EXTRACT:
——————
I know this question is old, but wanted to note that now with more recent versions of CouchDB (3.0+), partitioned databases are supported, which addresses this situation.
So you can have a single database for transactions, and partition them by bank branch. You can then query all transactions as you would before, or query just for those from a specific branch, and only the shards where that branch's data is stored will be accessed.
Multiple databases are possible, but for most cases I think the aggregate database will actually give better performance to your branches. Keep in mind that you're only optimizing when a document is updated into the view; each document will only be parsed once per view.
For end-of-day polling in an aggregate database, the first branch will cause 100% of the new docs to be processed, and pay 100% of the delay. All other branches will pay 0%. So most branches benefit. For end-of-day polling in separate databases, all branches pay a portion of the penalty proportional to their volume, so most come out slightly behind.
For frequent view updates throughout the day, active branches prefer the aggregate and low-volume branches prefer separate. If one branch in 10 adds 99% of the documents, most of the update work will be done on other branch's polls, so 9 out of 10 prefer separate dbs.
If this latency matters, and assuming couch has some clock cycles going unused, you could write a 3-line loop/view/sleep shell script that updates some documents before any user is waiting.
I would add that having a large number of databases creates issues around compaction and replication. Not only do things like continuous replication need to be triggered on a per-database basis (meaning you will have to write custom logic to loop over all the databases), but they also spawn replication daemons per database. This can quickly become prohibitive.

Replicating CouchDB to local couch reduces size - why?

I recently started using Couch for a large app I'm working on.
I database with 7907 documents, and wanted to rename the database. I poked around for a bit, but couldn't figure out how to rename it, so I figured I would just replicate it to a local database of the name I wanted.
The first time I tried, the replication failed, I believe the error was a timeout. I tried again, and it worked very quickly, which was a little disconcerting.
After the replication, I'm showing that the new database has the correct amount of records, but the database size is about 1/3 of the original.
——————
GIVEN ENTRIES:
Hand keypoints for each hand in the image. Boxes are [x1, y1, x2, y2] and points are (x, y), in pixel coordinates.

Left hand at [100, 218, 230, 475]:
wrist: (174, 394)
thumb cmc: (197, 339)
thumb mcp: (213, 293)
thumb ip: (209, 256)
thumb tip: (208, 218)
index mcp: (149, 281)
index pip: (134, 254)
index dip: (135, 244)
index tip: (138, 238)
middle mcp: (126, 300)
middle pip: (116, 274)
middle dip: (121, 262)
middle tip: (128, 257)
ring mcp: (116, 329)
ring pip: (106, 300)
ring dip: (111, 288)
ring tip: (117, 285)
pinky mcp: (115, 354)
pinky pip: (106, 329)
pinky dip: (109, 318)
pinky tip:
——————
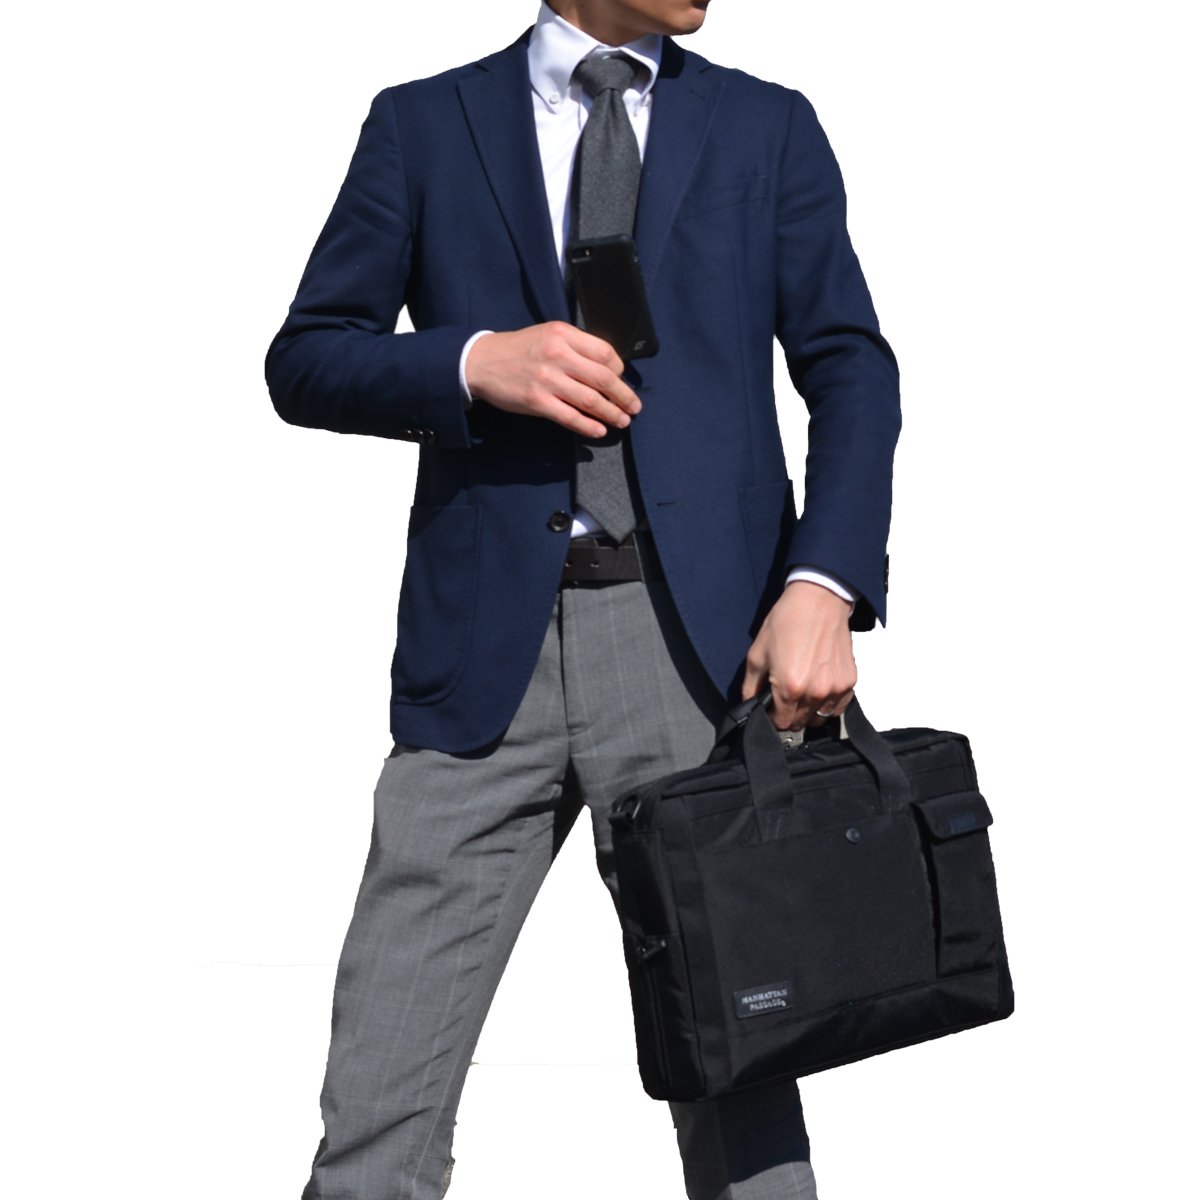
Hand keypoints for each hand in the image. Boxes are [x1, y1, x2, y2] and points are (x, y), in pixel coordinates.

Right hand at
——————
PROBLEMS AND TASKS:
1. List each distinct percentage value that appears in the CouchDB extract.
2. Pick up the CouchDB discussion after its final sentence and continue it.

WRITTEN ANSWERS:
1. 100%, 0%, 99%

2.
Also a little odd is that if I refresh futon, the size of the original fluctuates between 94.6 and 95.5 mb
This leaves me with a few questions:
Is the 2nd database storing references to the first? If so, can I delete the first without causing harm?
Why would the size be so different? Had the original built indexes that the new one eventually will?
Why is the size fluctuating?
edit:
A few things that might be helpful:
This is on a cloudant couchdb install
I checked the first and last record of the new db, and they match, so I don't believe futon is underreporting.
Replicating to a new database is similar to compaction. Both involve certain side-effects (incidentally, and intentionally, respectively) which reduce the size of the new .couch file.
The b-tree indexes get balanced
Data from old document revisions is discarded.
Metadata from previous updates to the DB is discarded.
Replications store to/from checkpoints, so if you re-replicate from the same source, to the same location (i.e. re-run a replication that timed out), it will pick up where it left off.
Answers:
Replication does not create a reference to another database. You can delete the first without causing harm.
Replicating (and compacting) generally reduces disk usage. If you have any views in any design documents, those will re-build when you first query them. View indexes use their own .view file which also consumes space.
I am not sure why the size is fluctuating. Browser and proxy caches are the bane of CouchDB (and web) development. But perhaps it is also a result of internal Cloudant behavior (for example, different nodes in the cluster reporting slightly different sizes).